Wang, et al. (2020a) reported that “SARS-CoV-2 infects T lymphocytes through its spike protein-mediated membrane fusion.” The peer review process was very fast: The paper has been submitted on March 21, 2020 and accepted three days later on March 24, 2020. This paper has been published on April 7, 2020, and retracted on July 10, 2020 (Wang, et al., 2020a) because “[a]fter the publication of this article, it came to the authors attention that in order to support the conclusions of the study, the authors should have used primary T cells instead of T-cell lines. In addition, there are concerns that the flow cytometry methodology applied here was flawed. These points resulted in the conclusions being considered invalid.” In this case, the retraction was made because of methodological errors that were not discovered during the peer-review process.

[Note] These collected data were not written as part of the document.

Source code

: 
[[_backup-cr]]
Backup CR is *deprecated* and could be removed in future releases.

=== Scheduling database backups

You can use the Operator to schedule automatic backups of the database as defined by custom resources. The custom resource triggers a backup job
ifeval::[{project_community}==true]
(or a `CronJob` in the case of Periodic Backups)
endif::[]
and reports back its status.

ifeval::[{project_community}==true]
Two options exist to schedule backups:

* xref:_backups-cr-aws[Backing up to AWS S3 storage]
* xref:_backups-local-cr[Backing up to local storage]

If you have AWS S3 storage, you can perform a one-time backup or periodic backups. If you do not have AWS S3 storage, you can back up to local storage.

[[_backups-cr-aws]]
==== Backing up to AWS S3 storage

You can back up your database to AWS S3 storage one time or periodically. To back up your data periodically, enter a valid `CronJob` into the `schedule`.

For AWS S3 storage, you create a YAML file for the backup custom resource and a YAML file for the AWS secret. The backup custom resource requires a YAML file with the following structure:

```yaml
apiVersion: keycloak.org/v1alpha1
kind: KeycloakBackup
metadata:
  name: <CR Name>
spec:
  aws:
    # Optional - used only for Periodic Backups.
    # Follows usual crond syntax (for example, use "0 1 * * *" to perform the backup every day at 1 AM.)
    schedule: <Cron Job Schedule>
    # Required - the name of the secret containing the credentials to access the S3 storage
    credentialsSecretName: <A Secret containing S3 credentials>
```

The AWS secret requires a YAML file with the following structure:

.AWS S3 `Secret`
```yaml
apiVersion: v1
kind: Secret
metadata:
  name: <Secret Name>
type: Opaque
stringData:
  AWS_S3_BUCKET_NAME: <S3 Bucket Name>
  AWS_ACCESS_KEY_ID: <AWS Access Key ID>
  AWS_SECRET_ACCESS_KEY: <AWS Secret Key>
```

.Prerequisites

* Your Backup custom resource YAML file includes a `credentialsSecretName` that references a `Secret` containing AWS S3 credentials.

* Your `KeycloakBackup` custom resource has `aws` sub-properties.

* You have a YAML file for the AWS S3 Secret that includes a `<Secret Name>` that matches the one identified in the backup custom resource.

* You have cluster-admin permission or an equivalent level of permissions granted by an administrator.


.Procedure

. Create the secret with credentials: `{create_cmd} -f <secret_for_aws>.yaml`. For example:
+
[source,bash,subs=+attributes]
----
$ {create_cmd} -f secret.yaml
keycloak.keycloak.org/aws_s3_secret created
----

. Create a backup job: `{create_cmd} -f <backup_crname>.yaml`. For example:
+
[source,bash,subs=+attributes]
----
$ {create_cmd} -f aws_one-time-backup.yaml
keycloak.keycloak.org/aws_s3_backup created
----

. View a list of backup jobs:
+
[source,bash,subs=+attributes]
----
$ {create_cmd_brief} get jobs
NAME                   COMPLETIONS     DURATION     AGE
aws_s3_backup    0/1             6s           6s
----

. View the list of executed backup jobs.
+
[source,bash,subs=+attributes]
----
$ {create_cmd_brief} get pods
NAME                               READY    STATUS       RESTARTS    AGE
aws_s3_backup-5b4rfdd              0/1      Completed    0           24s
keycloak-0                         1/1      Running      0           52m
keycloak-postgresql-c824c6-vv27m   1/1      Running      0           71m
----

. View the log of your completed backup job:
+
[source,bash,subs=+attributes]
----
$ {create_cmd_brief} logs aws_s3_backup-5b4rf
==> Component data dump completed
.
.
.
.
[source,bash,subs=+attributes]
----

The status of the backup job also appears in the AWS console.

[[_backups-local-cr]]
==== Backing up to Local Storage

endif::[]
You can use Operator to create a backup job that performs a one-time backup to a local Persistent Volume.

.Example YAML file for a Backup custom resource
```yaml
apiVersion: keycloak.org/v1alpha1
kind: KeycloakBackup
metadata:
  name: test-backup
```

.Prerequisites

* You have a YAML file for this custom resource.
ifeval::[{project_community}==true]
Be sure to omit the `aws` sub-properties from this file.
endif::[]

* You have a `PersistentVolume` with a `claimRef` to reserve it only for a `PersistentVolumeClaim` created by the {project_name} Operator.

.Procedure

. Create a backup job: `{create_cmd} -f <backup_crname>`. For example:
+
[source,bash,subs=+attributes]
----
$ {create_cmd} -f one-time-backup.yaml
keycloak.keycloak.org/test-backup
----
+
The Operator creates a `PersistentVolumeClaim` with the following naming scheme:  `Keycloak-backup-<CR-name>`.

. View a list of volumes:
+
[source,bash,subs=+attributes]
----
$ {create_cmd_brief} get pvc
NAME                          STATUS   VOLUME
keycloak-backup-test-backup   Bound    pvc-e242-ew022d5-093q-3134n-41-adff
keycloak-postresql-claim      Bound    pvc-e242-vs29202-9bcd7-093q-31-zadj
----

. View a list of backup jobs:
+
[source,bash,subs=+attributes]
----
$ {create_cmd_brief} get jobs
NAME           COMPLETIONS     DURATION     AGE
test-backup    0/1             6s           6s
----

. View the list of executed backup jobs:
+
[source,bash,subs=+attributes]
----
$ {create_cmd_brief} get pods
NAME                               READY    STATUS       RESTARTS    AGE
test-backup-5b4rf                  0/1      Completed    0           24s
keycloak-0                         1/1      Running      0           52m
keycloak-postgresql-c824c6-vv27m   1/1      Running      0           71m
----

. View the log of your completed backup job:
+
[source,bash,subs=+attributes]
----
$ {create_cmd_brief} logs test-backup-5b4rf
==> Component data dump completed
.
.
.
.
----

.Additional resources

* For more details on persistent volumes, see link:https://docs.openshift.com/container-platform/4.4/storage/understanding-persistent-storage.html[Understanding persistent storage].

Probably the most attention among the three publications was drawn to the study by Mehra, Desai, Ruschitzka, and Patel (2020). They reported that they could not confirm a benefit in COVID-19 treatment with hydroxychloroquine. They even reported that hydroxychloroquine increases the risk of complications during medical treatment against COVID-19. The study was published on May 22, 2020, and retracted on June 5, 2020, because “several concerns were raised with respect to the veracity of the data and analyses conducted by Surgisphere Corporation and its founder” and co-author of the study. Surgisphere declined to transfer the full dataset to an independent third-party peer reviewer because that would violate client agreements and confidentiality requirements. Potential benefit or risk of hydroxychloroquine for treatment of COVID-19 is still not clear. In this case, the retraction was made because of doubts regarding the validity of the employed data that was not discovered in the peer-review process.

We downloaded the meta data of the tweets in August 2020. All three retracted publications received rather high numbers of tweets (between 3,095 and 42,746). An analysis of the profile descriptions of the Twitter users shows that most tweets originated from personal accounts, faculty members and students, or professionals. Tweets from bots represented a small minority. Therefore, we can expect informative content from the tweet texts.

We produced word clouds (see for example the word cloud regarding Wang, et al. (2020a) before its retraction) for each retracted publication and their retraction notices before and after retraction. We also performed searches in the tweet texts for phrases related to the retraction reasons (e.g., ‘LOD,’ ‘limit of detection,’ ‘flow cytometry,’ ‘Surgisphere,’ and ‘data’). Inspection of the word clouds did not provide additional phrases than those taken from the retraction notices. A manual inspection of the tweet texts that contain these phrases revealed that these tweets indeed mentioned the problems of the retracted papers before the retraction date in the case of two of the three publications in our case study. Our results indicate that some studies are indeed robustly discussed by experts on Twitter.

These findings lead to the conclusion that Twitter data might be helpful for spotting potential problems with publications. However, an early warning system that uses Twitter data and maybe other sources from the internet can only provide hints to potential problems. Possible problematic cases have to be carefully evaluated by experts in the field. The closed peer review organized by many journals might not be enough to prevent errors in published research articles. A more open peer review might help to prevent such errors in the first place, and post-publication peer review forums might help to correct the scientific record. Our findings are based on a very small sample and manually chosen search phrases. Further studies based on larger publication sets using a consolidated set of search phrases should be conducted to see whether our encouraging results can be confirmed or not. It might also be valuable to include other data sources than Twitter (e.g., discussions on post-publication peer-review sites, such as PubPeer) for follow-up studies.

This post draws on the authors’ article, “Can tweets be used to detect problems early with scientific papers? A case study of three retracted COVID-19/SARS-CoV-2 papers,” published in Scientometrics.